--- Texte proposé ---
((

Critique : Un autre Pays [Conclusions] (Marnix Beyen & Philippe Destatte)
[Pour lire les deux premières parties du compte rendu, voyez les liens ci-dessous, juste avant les notes de bas de page.]
S'appuyant sur la formule d'Anderson selon laquelle les communautés imaginées que sont les nations permettent de développer le sentiment « de partager des affinités avec des gens que l'on n'a jamais rencontrés » (p.383), les deux auteurs de Un autre Pays, estiment que si, avec des nuances à faire, les médias contemporains peuvent renforcer ce sentiment, il n'en va pas de même pour la Belgique.
L'identité belge continue à s'affaiblir
Cela même si l'on constate un renforcement de l'identité belge en Wallonie et à Bruxelles parce que ce renforcement, en fait, paradoxalement, et parce qu'il est une réaction à une Flandre qui abandonne la Belgique, « semble paradoxalement accentuer l'affaiblissement de la Belgique qui s'est manifesté au cours des dernières décennies » (p.384). Selon Destatte et Beyen , les médias contribuent à l'affaiblissement du sentiment belge dans la mesure où ils ouvrent à un monde plus large, n'aident pas les projets identitaires wallons et flamands mais néanmoins « contribuent à l'épanouissement de ces nouvelles nationalités [flamande, wallonne, bruxelloise, note de JF], asphyxiant ansi la nation belge entre un internationalisme apatride et la construction de nouvelles patries plus petites. » (p.384). De plus la Belgique n'est plus une puissance coloniale et la mémoire de cette ancienne réalité divise les mémoires collectives de Wallonie et de Flandre au point de provoquer une autre attitude face au Congo au Nord et au Sud du pays (p. 385). Pour M.Beyen et Ph. Destatte, citant Marc Reynebau, l'émotion autour de la mort de Baudouin Ier n'était qu'une manière de cultiver le sens du « nous » en train de s'évaporer 1.

))

--- Exercices ---
- 1) Recopiez fidèlement le passage du compte rendu qui commence par « [Pour lire les » et se poursuit jusqu'à « pour la Belgique. ».
- 2) D'après le compte rendu, quel auteur Beyen et Destatte citent-ils au sujet de l'émotion suscitée par la mort de Baudouin Ier ?
- 3) Relevez tous les noms de pays ou de régions qui apparaissent dans le compte rendu.
Les lignes fournies ne sont pas nécessaires pour répondre.

--- Documents fournis ---

((

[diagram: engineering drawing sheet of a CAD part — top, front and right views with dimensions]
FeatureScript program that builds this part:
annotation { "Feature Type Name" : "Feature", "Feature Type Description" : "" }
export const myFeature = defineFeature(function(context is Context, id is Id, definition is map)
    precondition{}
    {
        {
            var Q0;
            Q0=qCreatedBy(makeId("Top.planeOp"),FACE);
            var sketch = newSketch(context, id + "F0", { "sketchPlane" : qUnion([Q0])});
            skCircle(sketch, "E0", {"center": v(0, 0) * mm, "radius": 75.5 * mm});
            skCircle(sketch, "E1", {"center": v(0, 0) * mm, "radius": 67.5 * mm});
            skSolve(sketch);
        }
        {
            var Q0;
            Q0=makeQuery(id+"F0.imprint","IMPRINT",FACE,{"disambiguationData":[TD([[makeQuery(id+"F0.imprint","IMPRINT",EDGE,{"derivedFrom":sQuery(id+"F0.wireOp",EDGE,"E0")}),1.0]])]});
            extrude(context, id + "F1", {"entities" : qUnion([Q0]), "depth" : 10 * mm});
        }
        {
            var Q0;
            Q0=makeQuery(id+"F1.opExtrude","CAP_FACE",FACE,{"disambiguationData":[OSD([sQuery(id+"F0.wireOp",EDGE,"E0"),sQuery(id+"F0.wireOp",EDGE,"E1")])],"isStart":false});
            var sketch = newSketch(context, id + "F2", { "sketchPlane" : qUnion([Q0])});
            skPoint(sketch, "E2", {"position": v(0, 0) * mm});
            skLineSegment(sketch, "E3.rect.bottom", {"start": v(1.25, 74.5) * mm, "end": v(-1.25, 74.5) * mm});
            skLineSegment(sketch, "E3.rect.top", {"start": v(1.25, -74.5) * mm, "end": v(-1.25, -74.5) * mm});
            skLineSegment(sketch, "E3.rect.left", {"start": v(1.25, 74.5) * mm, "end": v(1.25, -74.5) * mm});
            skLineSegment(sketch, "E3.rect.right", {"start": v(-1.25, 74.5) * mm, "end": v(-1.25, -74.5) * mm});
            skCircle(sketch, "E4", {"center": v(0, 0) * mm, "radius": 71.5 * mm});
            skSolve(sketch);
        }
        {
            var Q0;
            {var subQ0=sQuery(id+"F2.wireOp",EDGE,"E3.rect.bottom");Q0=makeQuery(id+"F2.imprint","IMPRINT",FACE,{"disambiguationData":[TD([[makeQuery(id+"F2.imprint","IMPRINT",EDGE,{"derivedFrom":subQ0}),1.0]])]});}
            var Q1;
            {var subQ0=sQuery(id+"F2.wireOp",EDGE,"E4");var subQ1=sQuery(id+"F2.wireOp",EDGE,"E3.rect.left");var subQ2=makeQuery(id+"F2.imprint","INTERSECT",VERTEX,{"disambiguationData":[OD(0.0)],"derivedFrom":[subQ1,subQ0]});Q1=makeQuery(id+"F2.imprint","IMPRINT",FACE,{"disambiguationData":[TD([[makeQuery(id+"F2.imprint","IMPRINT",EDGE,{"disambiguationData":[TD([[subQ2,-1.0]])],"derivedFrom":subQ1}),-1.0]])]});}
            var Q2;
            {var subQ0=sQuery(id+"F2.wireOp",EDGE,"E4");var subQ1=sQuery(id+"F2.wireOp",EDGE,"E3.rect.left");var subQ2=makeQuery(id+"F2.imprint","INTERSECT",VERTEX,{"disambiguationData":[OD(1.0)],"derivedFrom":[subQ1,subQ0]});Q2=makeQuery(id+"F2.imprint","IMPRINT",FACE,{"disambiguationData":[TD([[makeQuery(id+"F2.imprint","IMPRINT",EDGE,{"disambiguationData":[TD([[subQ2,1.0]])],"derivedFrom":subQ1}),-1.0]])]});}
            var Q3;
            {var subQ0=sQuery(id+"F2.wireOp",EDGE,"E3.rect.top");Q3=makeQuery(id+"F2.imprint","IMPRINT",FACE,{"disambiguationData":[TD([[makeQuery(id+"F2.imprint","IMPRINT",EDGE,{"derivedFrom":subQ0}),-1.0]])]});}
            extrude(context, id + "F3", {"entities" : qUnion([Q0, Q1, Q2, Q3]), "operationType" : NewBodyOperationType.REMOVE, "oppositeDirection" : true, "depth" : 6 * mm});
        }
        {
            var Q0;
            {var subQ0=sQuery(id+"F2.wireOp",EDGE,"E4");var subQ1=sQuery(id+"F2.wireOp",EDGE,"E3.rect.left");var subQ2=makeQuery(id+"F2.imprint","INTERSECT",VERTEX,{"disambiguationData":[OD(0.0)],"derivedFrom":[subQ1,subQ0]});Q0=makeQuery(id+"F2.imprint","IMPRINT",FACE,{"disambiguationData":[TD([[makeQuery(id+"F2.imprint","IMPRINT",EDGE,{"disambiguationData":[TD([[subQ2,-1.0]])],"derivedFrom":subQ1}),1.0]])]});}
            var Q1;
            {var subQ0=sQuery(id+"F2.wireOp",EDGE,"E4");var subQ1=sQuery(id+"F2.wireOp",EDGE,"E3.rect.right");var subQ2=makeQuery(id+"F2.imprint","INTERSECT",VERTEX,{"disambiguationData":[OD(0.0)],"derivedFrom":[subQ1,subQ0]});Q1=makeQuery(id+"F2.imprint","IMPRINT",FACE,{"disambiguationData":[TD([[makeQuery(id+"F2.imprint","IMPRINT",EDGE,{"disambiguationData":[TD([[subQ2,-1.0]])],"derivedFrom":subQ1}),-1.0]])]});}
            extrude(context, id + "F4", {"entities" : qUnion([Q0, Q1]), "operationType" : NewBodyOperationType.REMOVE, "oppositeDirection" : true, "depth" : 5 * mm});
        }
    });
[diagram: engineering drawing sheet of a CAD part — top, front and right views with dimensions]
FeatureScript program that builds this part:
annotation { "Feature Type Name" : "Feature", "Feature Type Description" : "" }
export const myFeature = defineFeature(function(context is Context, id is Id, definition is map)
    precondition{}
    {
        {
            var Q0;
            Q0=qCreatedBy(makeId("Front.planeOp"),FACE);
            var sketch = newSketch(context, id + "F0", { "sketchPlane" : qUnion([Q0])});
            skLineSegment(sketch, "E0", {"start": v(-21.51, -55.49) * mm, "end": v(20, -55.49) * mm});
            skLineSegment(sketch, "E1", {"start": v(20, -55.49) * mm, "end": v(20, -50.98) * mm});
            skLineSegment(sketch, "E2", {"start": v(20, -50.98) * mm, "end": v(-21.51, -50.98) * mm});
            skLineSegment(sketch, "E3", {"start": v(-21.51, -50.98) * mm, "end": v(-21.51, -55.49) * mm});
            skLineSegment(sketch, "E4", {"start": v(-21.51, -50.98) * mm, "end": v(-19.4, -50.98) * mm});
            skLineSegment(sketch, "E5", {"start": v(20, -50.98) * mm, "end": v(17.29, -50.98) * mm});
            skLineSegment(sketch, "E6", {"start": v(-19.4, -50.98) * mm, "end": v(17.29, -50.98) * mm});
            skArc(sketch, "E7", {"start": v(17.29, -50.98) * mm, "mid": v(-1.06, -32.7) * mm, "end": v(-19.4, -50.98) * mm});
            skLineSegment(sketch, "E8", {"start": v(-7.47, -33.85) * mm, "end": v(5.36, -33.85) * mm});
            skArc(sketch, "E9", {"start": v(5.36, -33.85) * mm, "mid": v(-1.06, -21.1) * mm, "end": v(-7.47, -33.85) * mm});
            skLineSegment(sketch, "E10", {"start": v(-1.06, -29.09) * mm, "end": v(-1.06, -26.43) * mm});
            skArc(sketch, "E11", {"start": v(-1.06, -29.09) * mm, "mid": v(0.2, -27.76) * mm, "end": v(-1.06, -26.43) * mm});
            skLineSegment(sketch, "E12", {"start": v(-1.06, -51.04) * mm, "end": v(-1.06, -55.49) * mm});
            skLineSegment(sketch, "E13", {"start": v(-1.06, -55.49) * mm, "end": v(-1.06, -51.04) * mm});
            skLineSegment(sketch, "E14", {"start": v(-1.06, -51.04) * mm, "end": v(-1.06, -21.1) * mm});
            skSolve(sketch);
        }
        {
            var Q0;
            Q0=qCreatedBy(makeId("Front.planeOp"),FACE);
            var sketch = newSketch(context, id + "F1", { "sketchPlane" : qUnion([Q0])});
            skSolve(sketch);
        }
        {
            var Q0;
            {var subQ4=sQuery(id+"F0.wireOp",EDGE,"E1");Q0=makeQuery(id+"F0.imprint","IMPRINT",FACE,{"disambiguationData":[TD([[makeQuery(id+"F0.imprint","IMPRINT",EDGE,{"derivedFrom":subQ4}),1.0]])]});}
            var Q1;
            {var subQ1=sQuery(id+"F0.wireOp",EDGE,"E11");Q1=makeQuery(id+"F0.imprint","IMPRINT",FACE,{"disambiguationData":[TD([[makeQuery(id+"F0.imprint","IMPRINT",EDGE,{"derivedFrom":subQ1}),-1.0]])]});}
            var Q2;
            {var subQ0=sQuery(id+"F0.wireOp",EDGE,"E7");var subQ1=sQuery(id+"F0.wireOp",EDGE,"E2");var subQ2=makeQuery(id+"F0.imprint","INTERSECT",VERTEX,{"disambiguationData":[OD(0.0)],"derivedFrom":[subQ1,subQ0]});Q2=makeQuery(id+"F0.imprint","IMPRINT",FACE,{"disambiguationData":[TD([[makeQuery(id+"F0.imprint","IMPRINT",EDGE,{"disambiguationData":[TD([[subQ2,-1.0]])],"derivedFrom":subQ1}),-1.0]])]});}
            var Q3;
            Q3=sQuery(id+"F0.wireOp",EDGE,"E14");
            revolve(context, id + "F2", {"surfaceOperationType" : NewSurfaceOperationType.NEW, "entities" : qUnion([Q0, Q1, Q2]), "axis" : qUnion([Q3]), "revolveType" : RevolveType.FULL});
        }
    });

))

--- Corrigé ---
- 1)
[Pour lire les deux premières parties du compte rendu, voyez les liens ci-dessous, juste avant les notes de bas de page.]
S'appuyant sur la formule d'Anderson selon laquelle les communautés imaginées que sont les nations permettent de développer le sentiment « de partager des affinités avec des gens que l'on n'a jamais rencontrés » (p.383), les deux auteurs de Un autre Pays, estiment que si, avec des nuances à faire, les médias contemporains peuvent renforcer ce sentiment, il n'en va pas de même pour la Belgique.

- 2) Marc Reynebau.

- 3) Belgique, Wallonie, Bruxelles, Flandre, Congo.